— Instructions to follow —
Only the lines that hold "Left" should be in the answer, each copied from the data below.

— Dataset content —
....

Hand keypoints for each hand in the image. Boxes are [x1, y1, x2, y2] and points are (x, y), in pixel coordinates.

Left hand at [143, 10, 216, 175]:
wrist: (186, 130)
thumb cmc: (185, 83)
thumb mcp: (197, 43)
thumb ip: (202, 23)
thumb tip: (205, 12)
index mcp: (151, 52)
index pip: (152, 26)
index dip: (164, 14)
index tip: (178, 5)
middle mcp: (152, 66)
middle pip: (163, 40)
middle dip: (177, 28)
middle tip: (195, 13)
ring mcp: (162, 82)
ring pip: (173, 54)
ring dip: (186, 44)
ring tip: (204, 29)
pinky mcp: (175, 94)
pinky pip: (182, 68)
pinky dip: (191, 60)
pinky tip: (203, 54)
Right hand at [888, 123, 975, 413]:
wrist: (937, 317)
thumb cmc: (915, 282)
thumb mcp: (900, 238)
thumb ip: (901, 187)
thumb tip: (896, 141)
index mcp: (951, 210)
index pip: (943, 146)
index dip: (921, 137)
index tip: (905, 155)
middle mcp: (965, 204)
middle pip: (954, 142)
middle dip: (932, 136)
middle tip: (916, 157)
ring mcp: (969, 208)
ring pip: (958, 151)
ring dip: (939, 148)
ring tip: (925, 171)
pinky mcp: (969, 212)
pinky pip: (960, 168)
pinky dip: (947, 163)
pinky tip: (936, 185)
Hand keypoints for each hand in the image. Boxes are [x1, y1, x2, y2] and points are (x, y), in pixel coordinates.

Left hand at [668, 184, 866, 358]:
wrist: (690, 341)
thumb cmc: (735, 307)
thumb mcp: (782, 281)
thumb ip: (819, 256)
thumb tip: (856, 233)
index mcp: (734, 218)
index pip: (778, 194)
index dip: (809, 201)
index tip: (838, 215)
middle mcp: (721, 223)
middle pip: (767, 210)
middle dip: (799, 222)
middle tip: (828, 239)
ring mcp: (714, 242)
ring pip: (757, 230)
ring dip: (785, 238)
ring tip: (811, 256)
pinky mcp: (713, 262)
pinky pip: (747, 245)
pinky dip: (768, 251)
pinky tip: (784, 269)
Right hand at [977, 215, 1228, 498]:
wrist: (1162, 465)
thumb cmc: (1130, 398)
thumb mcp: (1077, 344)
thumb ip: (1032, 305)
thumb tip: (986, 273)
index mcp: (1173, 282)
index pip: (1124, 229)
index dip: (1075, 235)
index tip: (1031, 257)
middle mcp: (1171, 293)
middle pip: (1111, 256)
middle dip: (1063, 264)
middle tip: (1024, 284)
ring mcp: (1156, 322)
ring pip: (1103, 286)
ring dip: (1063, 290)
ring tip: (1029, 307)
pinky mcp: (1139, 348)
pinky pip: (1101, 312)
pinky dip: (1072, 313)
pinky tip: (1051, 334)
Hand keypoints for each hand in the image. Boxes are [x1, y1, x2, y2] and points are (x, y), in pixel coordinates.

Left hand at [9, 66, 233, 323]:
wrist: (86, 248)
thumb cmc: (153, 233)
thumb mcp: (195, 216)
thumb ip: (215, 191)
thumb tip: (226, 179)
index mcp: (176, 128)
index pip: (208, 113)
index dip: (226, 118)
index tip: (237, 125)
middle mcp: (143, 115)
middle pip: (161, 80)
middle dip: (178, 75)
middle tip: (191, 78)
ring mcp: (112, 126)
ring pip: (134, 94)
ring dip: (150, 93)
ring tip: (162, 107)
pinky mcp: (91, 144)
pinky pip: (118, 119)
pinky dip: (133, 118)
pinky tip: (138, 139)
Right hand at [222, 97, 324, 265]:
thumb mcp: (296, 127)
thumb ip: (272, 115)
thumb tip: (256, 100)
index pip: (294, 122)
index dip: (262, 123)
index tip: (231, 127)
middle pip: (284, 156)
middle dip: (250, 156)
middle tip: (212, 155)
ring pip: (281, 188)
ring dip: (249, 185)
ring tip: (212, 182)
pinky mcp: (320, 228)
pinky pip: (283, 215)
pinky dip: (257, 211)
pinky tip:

....

— Written solution —
Left hand at [143, 10, 216, 175]:
Left hand at [668, 184, 866, 358]:
Left hand at [9, 66, 233, 323]:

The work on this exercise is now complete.